Is there a way to tell the crawler and indexing process to ignore superscript strings.
e.g , if the term ‘Housing’ as a superscript 1 which is just saying that there is a disclaimer to it, but the search for term ‘housing1’ is returning that document in search.
Is there a way to stop this in indexing ?
Unfortunately, I can’t point to a live example as it is IP protected, but wanted to still ask. Hope you will understand.

plevan · March 13, 2020, 12:30am

The best approach here is to look at the text of the cached version of the PDF document.

When a PDF is indexed Funnelback uses Tika to extract text from the PDF and whatever text is returned is what is indexed.

I suspect that this is just stripping out any formatting (or it’s possible that your pdf doesn’t really capture the formatting because there is often a disconnect between what you see and what’s in the PDF itself). For example old PDFs have no concept of paragraphs and even things like bolding could cause duplicate letters etc. depending on how the PDF was generated.
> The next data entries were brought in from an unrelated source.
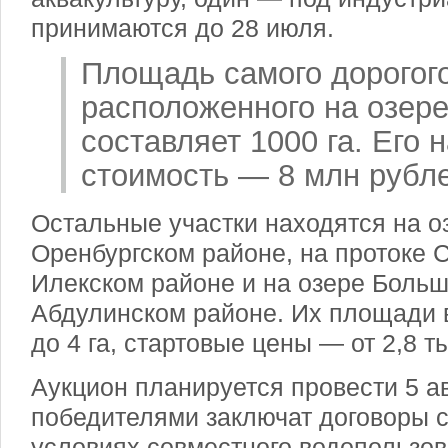
принимаются до 28 июля.
Площадь самого дорогог
расположенного на озере
составляет 1000 га. Его 
стоимость — 8 млн рубл
Остальные участки находятся на оз
Оренбургском районе, на протоке 
Илекском районе и на озере Больш
Абдулинском районе. Их площади в
до 4 га, стартовые цены — от 2,8 ты
Аукцион планируется провести 5 а
победителями заключат договоры с
условиях совместного водопользов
After looking at the text you may be able to modify write a filter to modify the extracted text.

you could possibly also add the the words that you’d like ignored to the spelling blacklist, and also the list of stopwords

lh435 · October 23, 2020, 6:14pm

How does one look at the text of the cached version of the PDF document?

lh435 · October 23, 2020, 6:28pm

Oh, I see here: https://training-search.clients.funnelback.com/training/FUNL101.html

2.10. Cached results
Every page that a search engine indexes is stored locally by Funnelback. This cached version of the page can be viewed from the search results, with the search query terms highlighted within the content.

For example searching for the terms quinoa and selecting the cached link from the downward caret icon beside the URL of a result opens a cached version of the page with the queried keywords highlighted within the content. The cached version is the content as it was when Funnelback crawled the URL.